Tatsache ist nämlich, dass ich immer mehr lerne, mit den Nachwirkungen der Essstörung (und der Störung selber, wenn sie denn mal wieder auftaucht) umzugehen. Ich kann mich selbst besser einschätzen und ich arbeite an mir. Jedenfalls esse ich (meistens) normal. Mit Betonung auf meistens.
Bald gehe ich zu so einer Psychotherapeutin. Die soll sehr nett sein. Ich bin schon sehr gespannt! Hoffentlich bringt das etwas. Es ist schon recht entlastend, wenn man mal alles aussprechen kann, was einem so auf der Seele liegt. Und vieleicht hat eine andere, professionelle Person da auch gute Ratschläge für mich. Ich denke schon, dass es mir helfen wird, vor allem, da ich mit meinen Eltern nicht vollkommen frei darüber reden kann. Klar, sie sind immer für mich da, aber natürlich haben die beiden eine gewisse Meinung, und unsere emotionale Bindung ist zu stark, um sich objektiv über die Sache zu unterhalten.
Ansonsten... wie gesagt, ich arbeite dran.
Heute ist wenigstens schönes Wetter ich liebe Sonnenschein. War aber auch ein recht anstrengender Tag... jetzt freu ich mich auf meine entspannende Dusche und nachher auf das Abendessen. Ist es nicht schön, wenn man sich auf eine Mahlzeit tatsächlich freuen kann? Ich liebe dieses Gefühl.
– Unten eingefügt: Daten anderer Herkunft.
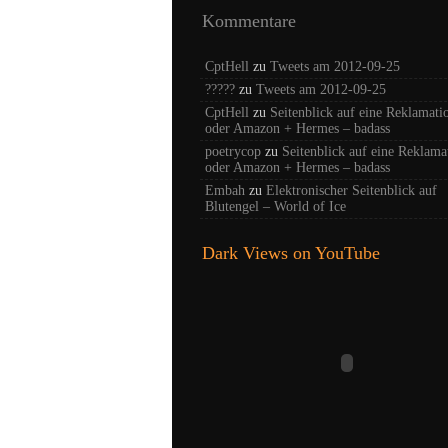
Kommentare
CptHell
zu
Tweets am 2012-09-25
?????
zu
Tweets am 2012-09-25
CptHell
zu
Seitenblick auf eine Reklamati
oder Amazon + Hermes – badass
poetrycop
zu
Seitenblick auf eine Reklama
oder Amazon + Hermes – badass
Embah
zu
Elektronischer Seitenblick auf
Blutengel – World of Ice
Dark Views on YouTube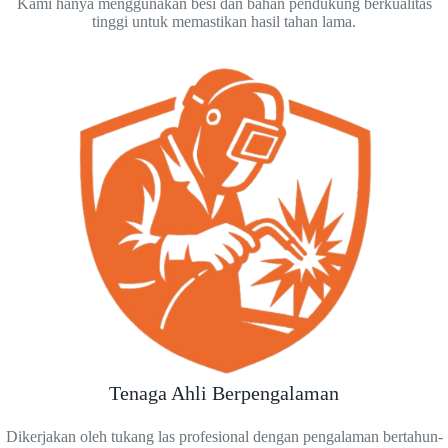
Kami hanya menggunakan besi dan bahan pendukung berkualitas
tinggi untuk memastikan hasil tahan lama.
Tenaga Ahli Berpengalaman
Dikerjakan oleh tukang las profesional dengan pengalaman bertahun-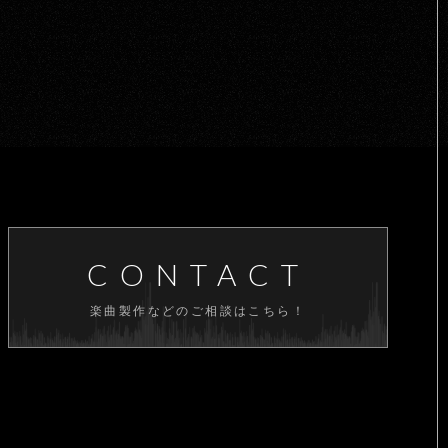
CONTACT
楽曲製作などのご相談はこちら！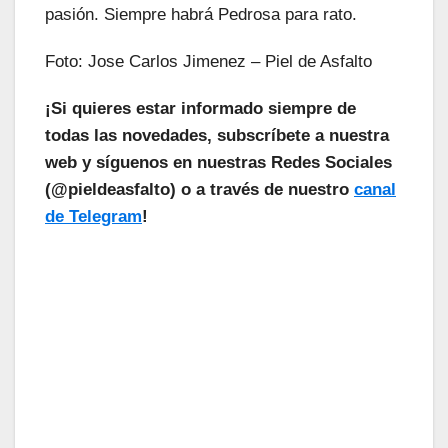
pasión. Siempre habrá
Pedrosa
para rato.
Foto: Jose Carlos Jimenez – Piel de Asfalto
¡Si quieres estar informado siempre de
todas las novedades, subscríbete a nuestra
web y síguenos en nuestras Redes Sociales
(@pieldeasfalto) o a través de nuestro
canal
de Telegram
!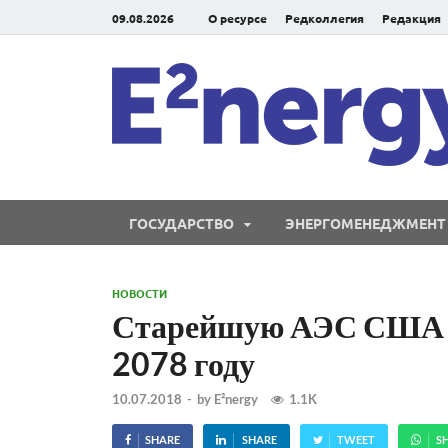
09.08.2026
О ресурсе
Редколлегия
Редакция
ГОСУДАРСТВО
ЭНЕРГОМЕНЕДЖМЕНТ
НОВОСТИ
Старейшую АЭС США д
2078 году
10.07.2018
-
by
E²nergy
1.1K
SHARE
SHARE
TWEET
S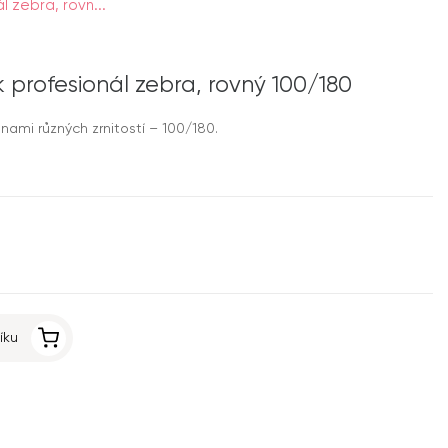
ál zebra, rovn...
ník profesionál zebra, rovný 100/180
anami různých zrnitostí – 100/180.
íku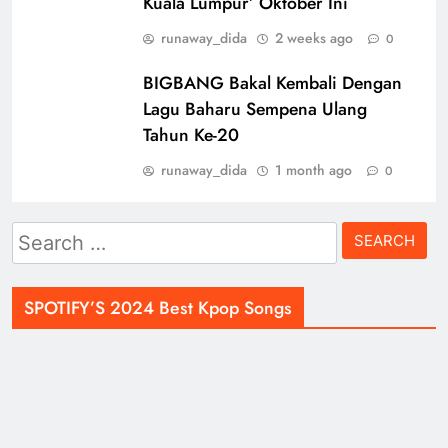
Kuala Lumpur’ Oktober Ini
runaway_dida
2 weeks ago
0
BIGBANG Bakal Kembali Dengan
Lagu Baharu Sempena Ulang
Tahun Ke-20
runaway_dida
1 month ago
0
Search
for:
SPOTIFY’S 2024 Best Kpop Songs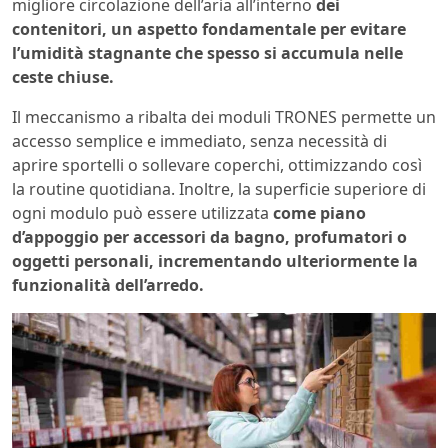
migliore circolazione dell’aria all’interno
dei
contenitori, un aspetto fondamentale per evitare
l’umidità stagnante che spesso si accumula nelle
ceste chiuse.
Il meccanismo a ribalta dei moduli TRONES permette un
accesso semplice e immediato, senza necessità di
aprire sportelli o sollevare coperchi, ottimizzando così
la routine quotidiana. Inoltre, la superficie superiore di
ogni modulo può essere utilizzata
come piano
d’appoggio per accessori da bagno, profumatori o
oggetti personali, incrementando ulteriormente la
funzionalità dell’arredo.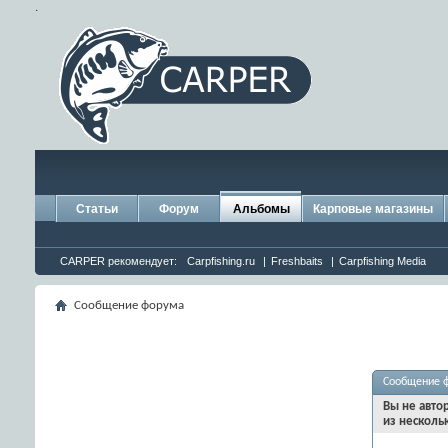
.
Статьи
Форум
Альбомы
Карповые магазины
CARPER рекомендует:
Carpfishing.ru
|
Freshbaits
|
Carpfishing Media
Сообщение форума
Сообщение 
Вы не авто
из несколь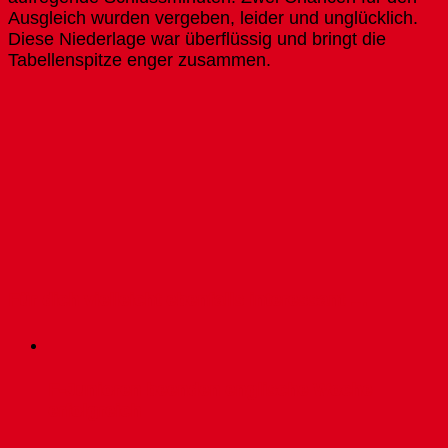
Ausgleich wurden vergeben, leider und unglücklich.
Diese Niederlage war überflüssig und bringt die
Tabellenspitze enger zusammen.
Für dich vielleicht ebenfalls interessant …
F-Junioren beenden englische Woche
erfolgreich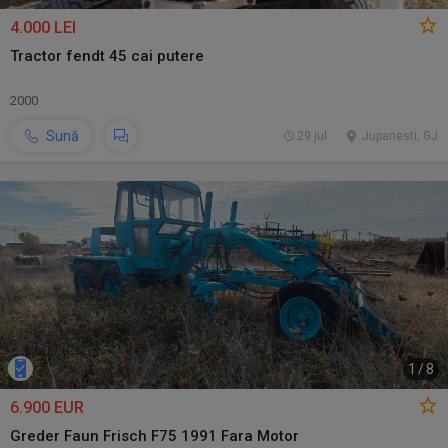
4.000 LEI
Tractor fendt 45 cai putere
2000
Sună
29 jul.
Jupanesti, GJ
1
/
8
6.900 EUR
Greder Faun Frisch F75 1991 Fara Motor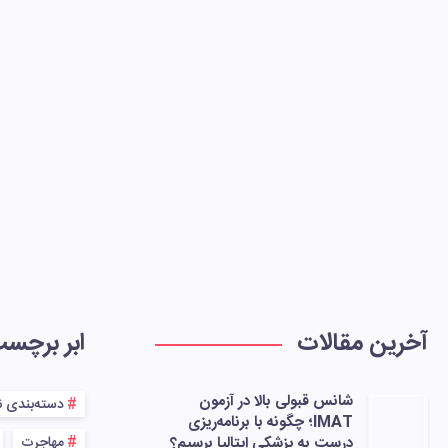
آخرین مقالات
ابر برچس
شانس قبولی بالا در آزمون
دسته‌بندی 
IMAT؛ چگونه با برنامه‌ریزی
درست به پزشکی ایتالیا برسیم؟
مهاجرت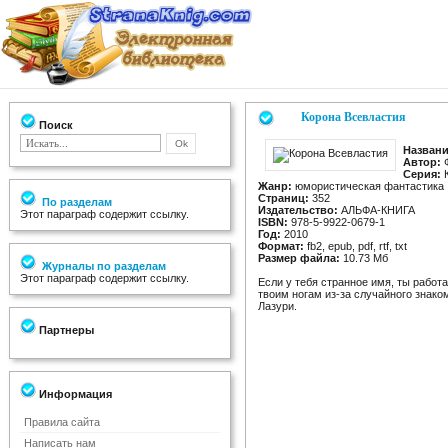
Корона Всевластия
Поиск
Названи
Автор:
Ф
Серия:
К
Жанр:
юмористическая фантастика
Страниц:
352
По разделам
Издательство:
АЛЬФА-КНИГА
Этот параграф содержит ссылку.
ISBN:
978-5-9922-0679-1
Год:
2010
Формат:
fb2, epub, pdf, rtf, txt
Размер файла:
10.73 Мб
Журналы по разделам
Этот параграф содержит ссылку.
Если у тебя странное имя, ты работ
твоим ногам из-за случайного знако
Лазури.
Партнеры
Информация
Правила сайта
Написать нам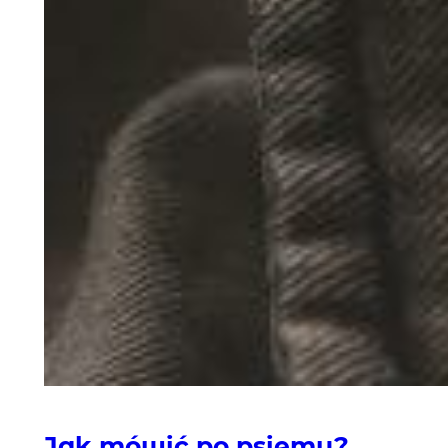
Jak mówić po psiemu?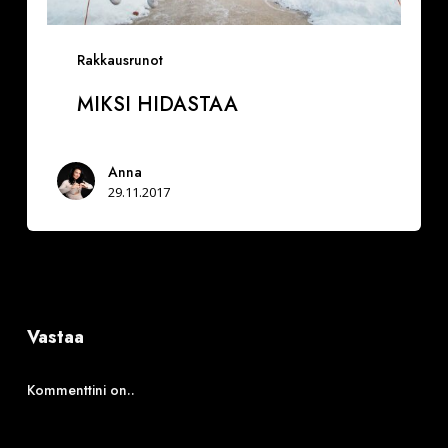
Rakkausrunot
MIKSI HIDASTAA
Anna
29.11.2017
Vastaa
Kommenttini on..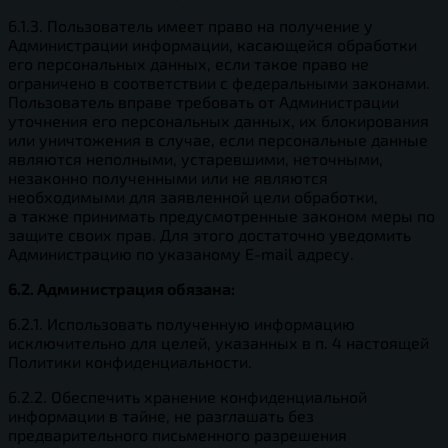
6.1.3. Пользователь имеет право на получение у
Администрации информации, касающейся обработки
его персональных данных, если такое право не
ограничено в соответствии с федеральными законами.
Пользователь вправе требовать от Администрации
уточнения его персональных данных, их блокирования
или уничтожения в случае, если персональные данные
являются неполными, устаревшими, неточными,
незаконно полученными или не являются
необходимыми для заявленной цели обработки,
а также принимать предусмотренные законом меры по
защите своих прав. Для этого достаточно уведомить
Администрацию по указаному E-mail адресу.
6.2. Администрация обязана:
6.2.1. Использовать полученную информацию
исключительно для целей, указанных в п. 4 настоящей
Политики конфиденциальности.
6.2.2. Обеспечить хранение конфиденциальной
информации в тайне, не разглашать без
предварительного письменного разрешения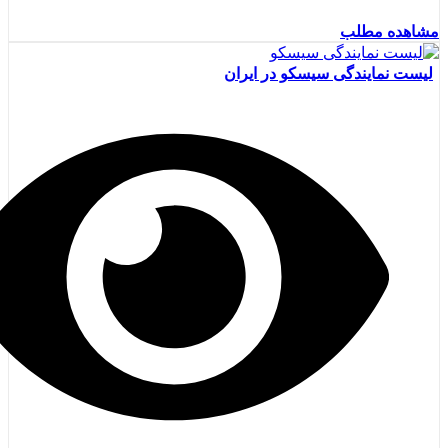
مشاهده مطلب
لیست نمایندگی سیسکو در ایران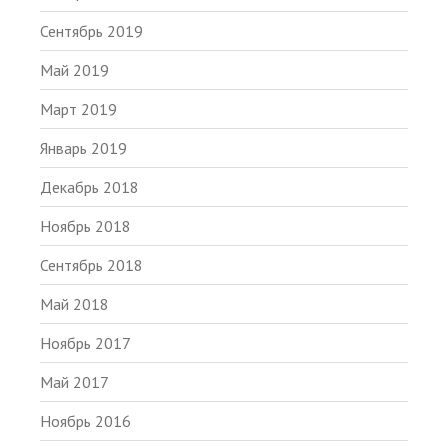
Сентябрь 2019
Май 2019
Март 2019
Январь 2019
Декабрь 2018
Ноябрь 2018
Сентябрь 2018
Май 2018
Ноябрь 2017
Май 2017
Ноябрь 2016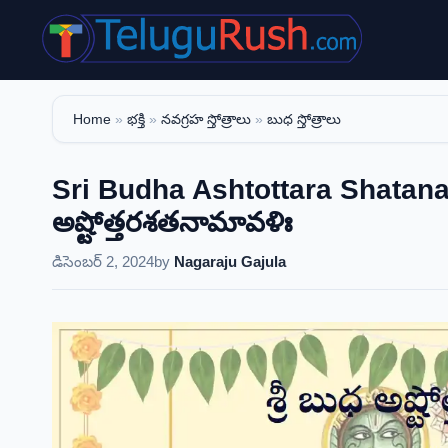
Skip
to
content
Home
»
భక్తి
»
నవగ్రహ స్తోత్రాలు
»
బుధ స్తోత్రాలు
Sri Budha Ashtottara Shatanam
అష్టోత్తరశతనామావళిః
డిసెంబర్ 2, 2024
by
Nagaraju Gajula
Und ich liebe meine Freundinnen dafür, dass sie heute mit mir darüber geredet haben. Sonst fühle ich mich immer relativ isoliert, weil es in mir so vieles gibt, was sie nicht kennen oder verstehen. Aber heute konnte ich wenigstens teilweise den Stöpsel herausziehen. Dummerweise fallen mir in solchen Momenten nie die wesentlichen Punkte ein. Aber was solls! Wenigstens wissen sie, DASS in mir etwas kompliziertes vorgeht, und allein das hilft mir schon.
Ich hoffe bloß, sie halten mich jetzt nicht für so nen Psychopathen. oO Ich komme mir gerade vor wie ein richtig gestörter Patient :D keine Angst, mir geht es die meiste Zeit über ziemlich gut. Das Ganze ist nicht so extrem, wie es sich anhört.